[Task directions]:
All of the lines below should be output exactly as shown.

Start of Dataset records

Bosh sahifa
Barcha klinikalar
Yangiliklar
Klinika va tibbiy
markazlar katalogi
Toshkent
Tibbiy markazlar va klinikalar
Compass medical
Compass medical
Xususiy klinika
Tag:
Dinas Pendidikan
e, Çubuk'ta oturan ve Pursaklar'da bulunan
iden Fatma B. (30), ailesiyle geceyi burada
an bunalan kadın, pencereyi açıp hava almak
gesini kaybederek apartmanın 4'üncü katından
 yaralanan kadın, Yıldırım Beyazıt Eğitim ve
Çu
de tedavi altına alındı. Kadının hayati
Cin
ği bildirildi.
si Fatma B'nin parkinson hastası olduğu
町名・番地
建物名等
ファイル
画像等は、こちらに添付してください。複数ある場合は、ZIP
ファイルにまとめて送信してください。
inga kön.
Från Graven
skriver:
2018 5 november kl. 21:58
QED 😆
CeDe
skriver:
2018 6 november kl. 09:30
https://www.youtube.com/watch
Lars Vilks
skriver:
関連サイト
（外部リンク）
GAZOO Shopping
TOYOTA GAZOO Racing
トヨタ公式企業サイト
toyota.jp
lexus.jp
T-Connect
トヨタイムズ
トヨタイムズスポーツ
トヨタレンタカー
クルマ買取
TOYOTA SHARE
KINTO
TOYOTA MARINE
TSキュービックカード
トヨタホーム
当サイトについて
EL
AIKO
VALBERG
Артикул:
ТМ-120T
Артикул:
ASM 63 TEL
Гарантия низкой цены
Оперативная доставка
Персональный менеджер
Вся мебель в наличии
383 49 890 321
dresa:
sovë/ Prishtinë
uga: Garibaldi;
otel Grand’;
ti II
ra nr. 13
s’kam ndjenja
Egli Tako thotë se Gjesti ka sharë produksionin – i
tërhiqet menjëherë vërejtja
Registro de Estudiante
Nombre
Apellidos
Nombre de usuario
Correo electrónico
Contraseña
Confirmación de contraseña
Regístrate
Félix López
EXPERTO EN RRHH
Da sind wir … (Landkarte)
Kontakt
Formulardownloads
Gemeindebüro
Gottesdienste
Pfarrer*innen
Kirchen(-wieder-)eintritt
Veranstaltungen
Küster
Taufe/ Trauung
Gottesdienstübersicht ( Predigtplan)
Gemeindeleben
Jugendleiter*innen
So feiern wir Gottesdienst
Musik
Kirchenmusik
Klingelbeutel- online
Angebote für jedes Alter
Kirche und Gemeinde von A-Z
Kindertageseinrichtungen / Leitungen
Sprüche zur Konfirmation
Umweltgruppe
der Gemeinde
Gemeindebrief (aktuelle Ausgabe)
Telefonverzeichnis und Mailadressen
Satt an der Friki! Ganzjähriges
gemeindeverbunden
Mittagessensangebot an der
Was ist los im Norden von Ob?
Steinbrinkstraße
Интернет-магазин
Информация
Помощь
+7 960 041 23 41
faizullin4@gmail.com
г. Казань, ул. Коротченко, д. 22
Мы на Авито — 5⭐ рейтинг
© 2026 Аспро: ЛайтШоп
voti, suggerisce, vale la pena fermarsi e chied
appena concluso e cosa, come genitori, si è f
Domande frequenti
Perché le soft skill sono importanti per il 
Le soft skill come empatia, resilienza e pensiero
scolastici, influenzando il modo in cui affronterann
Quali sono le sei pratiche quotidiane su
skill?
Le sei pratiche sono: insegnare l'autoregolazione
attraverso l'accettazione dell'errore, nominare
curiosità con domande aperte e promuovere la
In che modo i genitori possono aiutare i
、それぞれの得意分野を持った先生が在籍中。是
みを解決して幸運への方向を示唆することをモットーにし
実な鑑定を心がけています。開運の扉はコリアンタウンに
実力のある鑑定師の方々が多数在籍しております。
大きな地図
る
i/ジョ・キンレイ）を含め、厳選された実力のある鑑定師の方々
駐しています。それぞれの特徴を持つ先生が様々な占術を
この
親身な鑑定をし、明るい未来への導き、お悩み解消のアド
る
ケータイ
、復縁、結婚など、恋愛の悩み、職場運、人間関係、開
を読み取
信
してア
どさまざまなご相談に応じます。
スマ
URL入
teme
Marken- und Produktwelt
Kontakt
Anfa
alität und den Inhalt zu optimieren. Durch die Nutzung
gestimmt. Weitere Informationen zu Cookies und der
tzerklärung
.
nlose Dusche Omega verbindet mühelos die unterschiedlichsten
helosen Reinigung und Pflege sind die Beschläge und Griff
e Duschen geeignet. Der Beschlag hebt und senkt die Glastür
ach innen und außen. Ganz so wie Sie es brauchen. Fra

End of Dataset records

[Response to this task]:
Bosh sahifa
Barcha klinikalar
Yangiliklar
Klinika va tibbiy
markazlar katalogi
Toshkent
Tibbiy markazlar va klinikalar
Compass medical
Compass medical
Xususiy klinika
Tag:
Dinas Pendidikan
e, Çubuk'ta oturan ve Pursaklar'da bulunan
iden Fatma B. (30), ailesiyle geceyi burada
an bunalan kadın, pencereyi açıp hava almak
gesini kaybederek apartmanın 4'üncü katından
 yaralanan kadın, Yıldırım Beyazıt Eğitim ve
Çu
de tedavi altına alındı. Kadının hayati
Cin
ği bildirildi.
si Fatma B'nin parkinson hastası olduğu
町名・番地
建物名等
ファイル
画像等は、こちらに添付してください。複数ある場合は、ZIP
ファイルにまとめて送信してください。
inga kön.
Från Graven
skriver:
2018 5 november kl. 21:58
QED 😆
CeDe
skriver:
2018 6 november kl. 09:30
https://www.youtube.com/watch
Lars Vilks
skriver:
関連サイト
（外部リンク）
GAZOO Shopping
TOYOTA GAZOO Racing
トヨタ公式企業サイト
toyota.jp
lexus.jp
T-Connect
トヨタイムズ
トヨタイムズスポーツ
トヨタレンタカー
クルマ買取
TOYOTA SHARE
KINTO
TOYOTA MARINE
TSキュービックカード
トヨタホーム
当サイトについて
EL
AIKO
VALBERG
Артикул:
ТМ-120T
Артикул:
ASM 63 TEL
Гарантия низкой цены
Оперативная доставка
Персональный менеджер
Вся мебель в наличии
383 49 890 321
dresa:
sovë/ Prishtinë
uga: Garibaldi;
otel Grand’;
ti II
ra nr. 13
s’kam ndjenja
Egli Tako thotë se Gjesti ka sharë produksionin – i
tërhiqet menjëherë vërejtja
Registro de Estudiante
Nombre
Apellidos
Nombre de usuario
Correo electrónico
Contraseña
Confirmación de contraseña
Regístrate
Félix López
EXPERTO EN RRHH
Da sind wir … (Landkarte)
Kontakt
Formulardownloads
Gemeindebüro
Gottesdienste
Pfarrer*innen
Kirchen(-wieder-)eintritt
Veranstaltungen
Küster
Taufe/ Trauung
Gottesdienstübersicht ( Predigtplan)
Gemeindeleben
Jugendleiter*innen
So feiern wir Gottesdienst
Musik
Kirchenmusik
Klingelbeutel- online
Angebote für jedes Alter
Kirche und Gemeinde von A-Z
Kindertageseinrichtungen / Leitungen
Sprüche zur Konfirmation
Umweltgruppe
der Gemeinde
Gemeindebrief (aktuelle Ausgabe)
Telefonverzeichnis und Mailadressen
Satt an der Friki! Ganzjähriges
gemeindeverbunden
Mittagessensangebot an der
Was ist los im Norden von Ob?
Steinbrinkstraße
Интернет-магазин
Информация
Помощь
+7 960 041 23 41
faizullin4@gmail.com
г. Казань, ул. Коротченко, д. 22
Мы на Авито — 5⭐ рейтинг
© 2026 Аспро: ЛайтШоп
voti, suggerisce, vale la pena fermarsi e chied
appena concluso e cosa, come genitori, si è f
Domande frequenti
Perché le soft skill sono importanti per il 
Le soft skill come empatia, resilienza e pensiero
scolastici, influenzando il modo in cui affronterann
Quali sono le sei pratiche quotidiane su
skill?
Le sei pratiche sono: insegnare l'autoregolazione
attraverso l'accettazione dell'errore, nominare
curiosità con domande aperte e promuovere la
In che modo i genitori possono aiutare i
、それぞれの得意分野を持った先生が在籍中。是
みを解決して幸運への方向を示唆することをモットーにし
実な鑑定を心がけています。開運の扉はコリアンタウンに
実力のある鑑定師の方々が多数在籍しております。
大きな地図
る
i/ジョ・キンレイ）を含め、厳選された実力のある鑑定師の方々
駐しています。それぞれの特徴を持つ先生が様々な占術を
この
親身な鑑定をし、明るい未来への導き、お悩み解消のアド
る
ケータイ
、復縁、結婚など、恋愛の悩み、職場運、人間関係、開
を読み取
信
してア
どさまざまなご相談に応じます。
スマ
URL入
teme
Marken- und Produktwelt
Kontakt
Anfa
alität und den Inhalt zu optimieren. Durch die Nutzung
gestimmt. Weitere Informationen zu Cookies und der
tzerklärung
.
nlose Dusche Omega verbindet mühelos die unterschiedlichsten
helosen Reinigung und Pflege sind die Beschläge und Griff
e Duschen geeignet. Der Beschlag hebt und senkt die Glastür
ach innen und außen. Ganz so wie Sie es brauchen. Fra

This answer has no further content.